Heading 6201, HTSUSA, covers men's or boys' overcoats..., anoraks, (including ski-jackets), windbreakers and similar articles. Heading 6210, HTSUSA, covers garments made up of fabrics of inter alia, heading 5903. The article in question is a ski-jacket and therefore potentially classifiable in heading 6201. We address below the issue of whether the jacket is made up of a coated fabric of heading 5903.

Heading 5903, HTSUSA, covers textile fabrics impregnated, coated, covered or laminated with plastics. Pursuant to Note 2(a)(1), Chapter 59, HTSUSA, heading 5903 applies to all textile fabrics impregnated, coated, covered or laminated with plastics other than those in which the impregnation, coating or covering cannot be seen with the naked eye. However, no account is to be taken of changes of color.

In this case, the jacket's plastic coating is not uniform. Instead of forming a smooth, even layer, the coating is broken by the presence of numerous small pores.
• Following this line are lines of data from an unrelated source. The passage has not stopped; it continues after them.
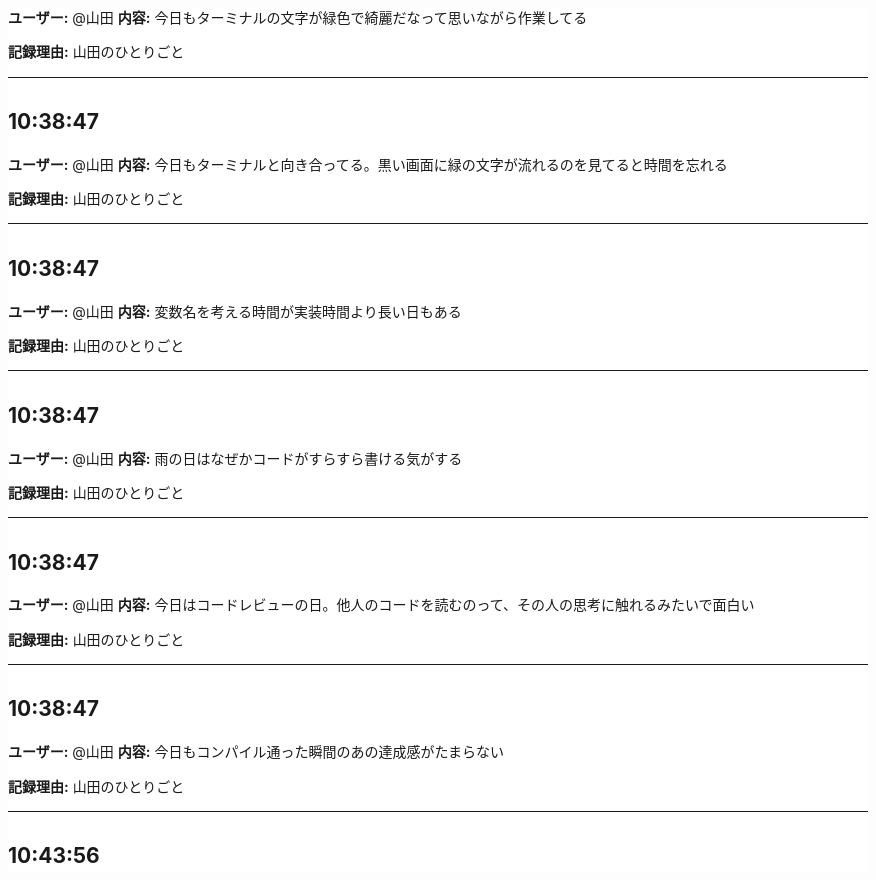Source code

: **ユーザー:** @山田
**内容:** 今日もターミナルの文字が緑色で綺麗だなって思いながら作業してる

**記録理由:** 山田のひとりごと

---

## 10:38:47

**ユーザー:** @山田
**内容:** 今日もターミナルと向き合ってる。黒い画面に緑の文字が流れるのを見てると時間を忘れる

**記録理由:** 山田のひとりごと

---

## 10:38:47

**ユーザー:** @山田
**内容:** 変数名を考える時間が実装時間より長い日もある

**記録理由:** 山田のひとりごと

---

## 10:38:47

**ユーザー:** @山田
**内容:** 雨の日はなぜかコードがすらすら書ける気がする

**記録理由:** 山田のひとりごと

---

## 10:38:47

**ユーザー:** @山田
**内容:** 今日はコードレビューの日。他人のコードを読むのって、その人の思考に触れるみたいで面白い

**記録理由:** 山田のひとりごと

---

## 10:38:47

**ユーザー:** @山田
**内容:** 今日もコンパイル通った瞬間のあの達成感がたまらない

**記録理由:** 山田のひとりごと

---

## 10:43:56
The existence of these openings permit one to see through to the underlying fabric of the ski jacket. While the coating has brought about a change in color of the fabric's inner surface, the black color of the exterior remains faintly visible, thus confirming the presence of a coating agent.

Furthermore, the plastic coating obscures the weave of the fabric. Although the weave is distinctly visible on the outer surface, it cannot be seen on the fabric's inner surface, a fact which once again indicates the presence of a coating. Thus it is the position of the Customs Service that the plastic coating of the jacket in question is visible to the naked eye within the meaning of Note 2(a)(1) to Chapter 59. Finally, since the outer shell is constructed of a coated fabric, it is the position of the Customs Service that the jacket is a made up garment of heading 6210.

Note 5, Chapter 62, HTSUSA, states that "[g]arments which are, prima facie, classifiable both in heading 6210 and in other headings of this chapter, excluding heading 6209, are to be classified in heading 6210." Since both of the above headings describe the jacket, it is classifiable in heading 6210 pursuant to Note 5.


The ski jacket in question is classifiable in subheading 6210.40.1020 under a provision for other men's or boys' garments, of man-made fibers, other, anoraks (including ski-jackets), windbreakers and similar articles, and is dutiable at a rate of 7.6 percent ad valorem. The textile category is 634.

The designated textile and apparel category may be subdivided into parts. If so, visa and quota requirements applicable to the subject merchandise may be affected. Since part categories are the result of international bilateral agreements which are subject to frequent renegotiations and changes, to obtain the most current information available, we suggest that you check, close to the time of shipment, the Status Report on Current Import Quotas (Restraint Levels), an internal issuance of the Customs Service, which is available for inspection at your local Customs office.

Due to the changeable nature of the statistical annotation (the ninth and tenth digits of the classification) and the restraint (quota/visa) categories, you should contact your local Customs office prior to importation of this merchandise to determine the current status of any import restraints or requirements.